» TASK ITEM
Reproduce verbatim the portion of the perf_event_open man-page patch thread starting at "Subject: Re: [patch]" and ending at "Vince's patch, please.".

» EXTRACT PROVIDED

========

Subject: Re: [patch] perf_event_open.2: 3.19 PERF_SAMPLE_REGS_INTR support

Hi Stephane (and Jiri),

Ping!

Cheers,

Michael

On 02/17/2015 06:33 AM, Michael Kerrisk (man-pages) wrote:
> Hi Stephane (and Jiri),
>
> Would you be willing to review/comment on Vince's patch, please.
>
> Cheers,
>
> Michael
>
>
> On 02/12/2015 06:33 AM, Vince Weaver wrote:
>>
>> This manpage patch relates to the addition of PERF_SAMPLE_REGS_INTR
>> support added in the following commit:
>>
>> perf_sample_regs_intr; Linux 3.19
>> commit 60e2364e60e86e81bc6377f49779779e6120977f
>> Author: Stephane Eranian <[email protected]>
>>
>> perf: Add ability to sample machine state on interrupt
>>
>> Reviewed-by: Jiri Olsa <[email protected]>
>> Signed-off-by: Stephane Eranian <[email protected]>
>> Signed-off-by: Peter Zijlstra (Intel) <[email protected]>
>> Cc: [email protected]
>> Cc: Arnaldo Carvalho de Melo <[email protected]>
>> Cc: Linus Torvalds <[email protected]>
>> Cc: [email protected]
>> Link: http://lkml.kernel.org/r/[email protected]
>> Signed-off-by: Ingo Molnar <[email protected]>
>>
>> >From what I can tell the primary difference between
>> PERF_SAMPLE_REGS_INTR and the existing PERF_SAMPLE_REGS_USER
>> is that the new support will return kernel register values
>> (I assume that's not some sort of info leak?).

========

[Source records]
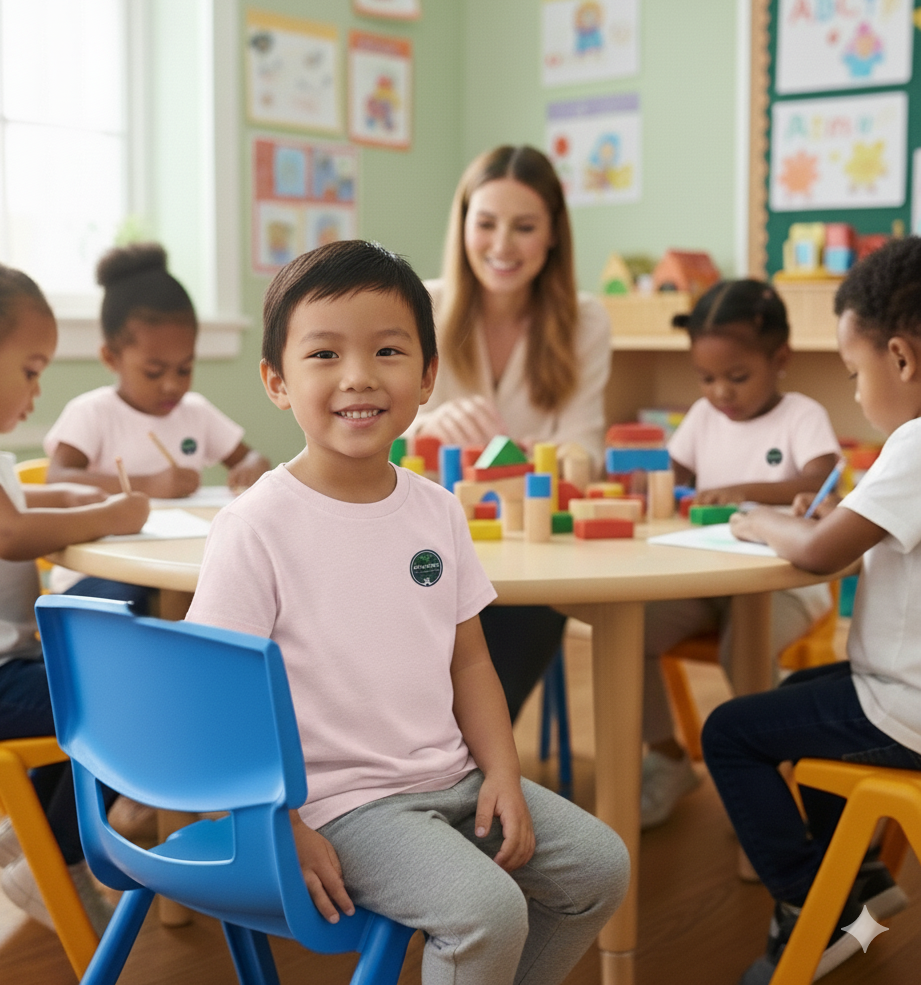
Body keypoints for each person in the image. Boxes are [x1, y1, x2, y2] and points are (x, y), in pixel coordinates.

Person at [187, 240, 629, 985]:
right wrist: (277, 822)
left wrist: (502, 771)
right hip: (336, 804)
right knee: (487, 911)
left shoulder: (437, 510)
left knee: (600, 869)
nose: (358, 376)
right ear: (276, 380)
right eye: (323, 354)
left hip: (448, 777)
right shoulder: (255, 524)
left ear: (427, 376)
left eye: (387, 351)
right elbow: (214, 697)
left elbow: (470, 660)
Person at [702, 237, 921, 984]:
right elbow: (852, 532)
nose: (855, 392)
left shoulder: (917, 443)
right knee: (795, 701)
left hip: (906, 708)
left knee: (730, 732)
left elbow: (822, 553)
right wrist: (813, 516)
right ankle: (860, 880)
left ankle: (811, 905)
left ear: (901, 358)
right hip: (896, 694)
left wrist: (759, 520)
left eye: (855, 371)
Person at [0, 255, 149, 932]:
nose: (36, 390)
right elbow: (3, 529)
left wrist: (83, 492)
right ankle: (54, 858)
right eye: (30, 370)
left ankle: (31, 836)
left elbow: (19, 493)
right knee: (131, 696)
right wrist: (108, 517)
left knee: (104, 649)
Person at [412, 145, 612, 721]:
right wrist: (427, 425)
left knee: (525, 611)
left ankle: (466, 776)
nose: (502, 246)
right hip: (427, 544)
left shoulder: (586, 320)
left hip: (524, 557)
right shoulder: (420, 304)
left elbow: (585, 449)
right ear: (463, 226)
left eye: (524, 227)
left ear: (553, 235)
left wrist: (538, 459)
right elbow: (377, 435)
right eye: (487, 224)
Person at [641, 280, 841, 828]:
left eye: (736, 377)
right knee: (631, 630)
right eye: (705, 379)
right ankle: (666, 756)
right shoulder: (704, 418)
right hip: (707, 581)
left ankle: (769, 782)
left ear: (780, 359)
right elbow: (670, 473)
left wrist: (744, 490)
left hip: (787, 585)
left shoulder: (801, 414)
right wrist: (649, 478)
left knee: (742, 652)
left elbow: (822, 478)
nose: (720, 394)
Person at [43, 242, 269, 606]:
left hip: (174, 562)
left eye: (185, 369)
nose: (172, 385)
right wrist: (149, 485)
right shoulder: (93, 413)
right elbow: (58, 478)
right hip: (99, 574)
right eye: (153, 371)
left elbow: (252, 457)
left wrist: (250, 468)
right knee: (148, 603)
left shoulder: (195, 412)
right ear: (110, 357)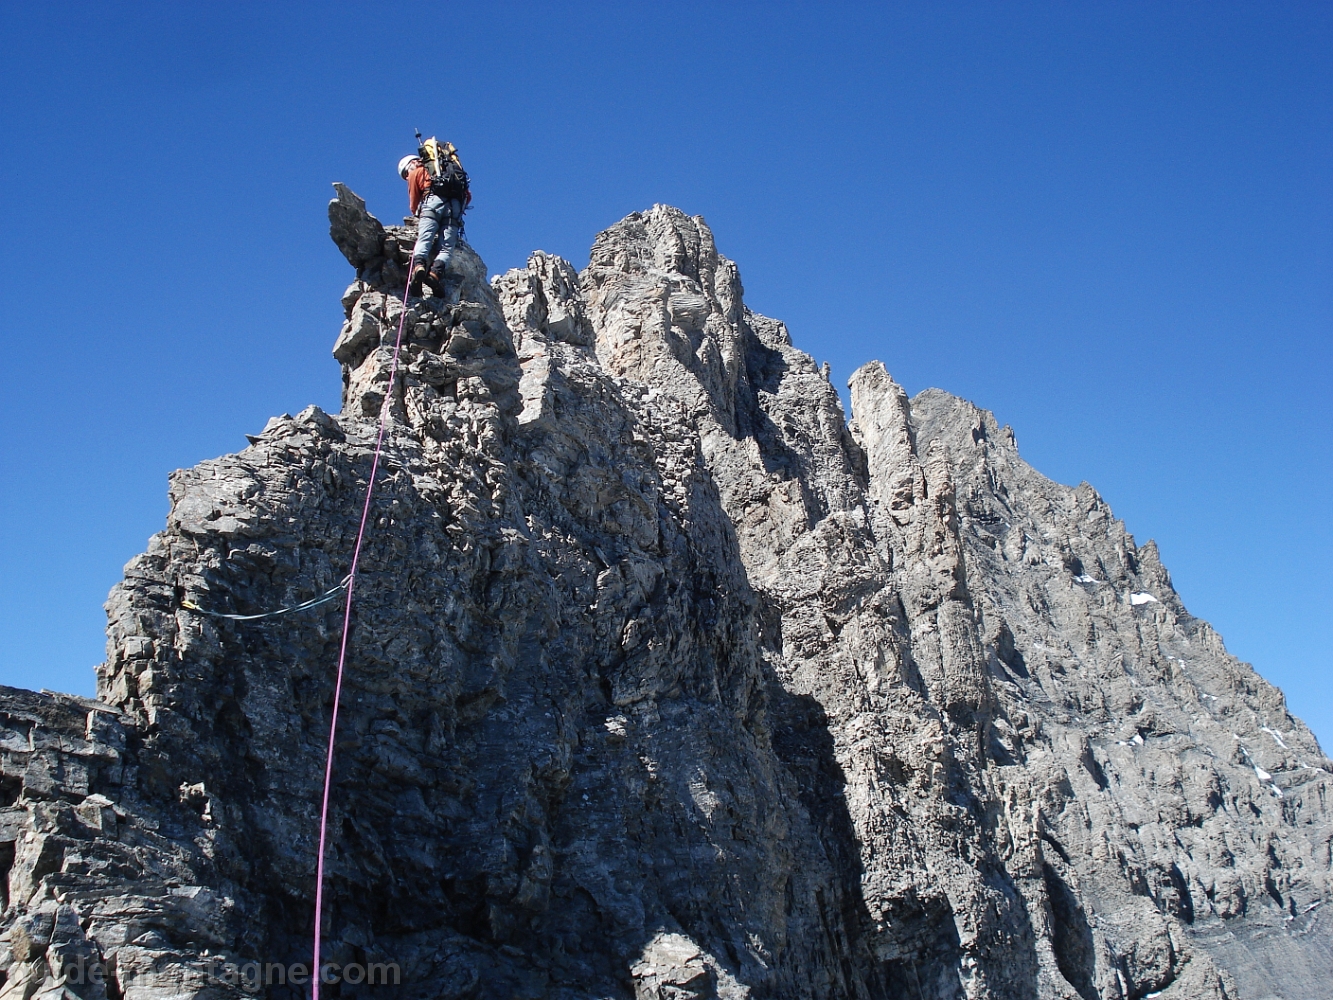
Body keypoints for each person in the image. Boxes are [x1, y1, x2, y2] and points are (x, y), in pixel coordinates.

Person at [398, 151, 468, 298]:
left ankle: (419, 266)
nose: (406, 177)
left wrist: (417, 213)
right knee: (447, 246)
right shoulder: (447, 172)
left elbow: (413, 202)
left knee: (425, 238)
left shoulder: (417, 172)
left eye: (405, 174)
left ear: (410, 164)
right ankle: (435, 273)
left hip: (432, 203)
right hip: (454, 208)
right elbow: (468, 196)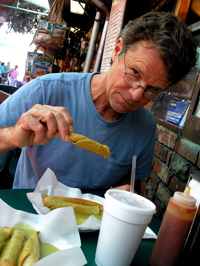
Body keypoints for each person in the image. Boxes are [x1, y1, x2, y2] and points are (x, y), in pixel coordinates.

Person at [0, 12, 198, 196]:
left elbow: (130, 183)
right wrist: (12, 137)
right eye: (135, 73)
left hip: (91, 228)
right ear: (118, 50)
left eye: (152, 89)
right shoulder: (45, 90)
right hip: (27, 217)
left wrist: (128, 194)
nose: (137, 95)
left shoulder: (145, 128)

========

» EXPECTED ANSWER
Subject: Re: [patch] perf_event_open.2: 3.19 PERF_SAMPLE_REGS_INTR support

Hi Stephane (and Jiri),

Ping!

Cheers,

Michael

On 02/17/2015 06:33 AM, Michael Kerrisk (man-pages) wrote:
> Hi Stephane (and Jiri),
>
> Would you be willing to review/comment on Vince's patch, please.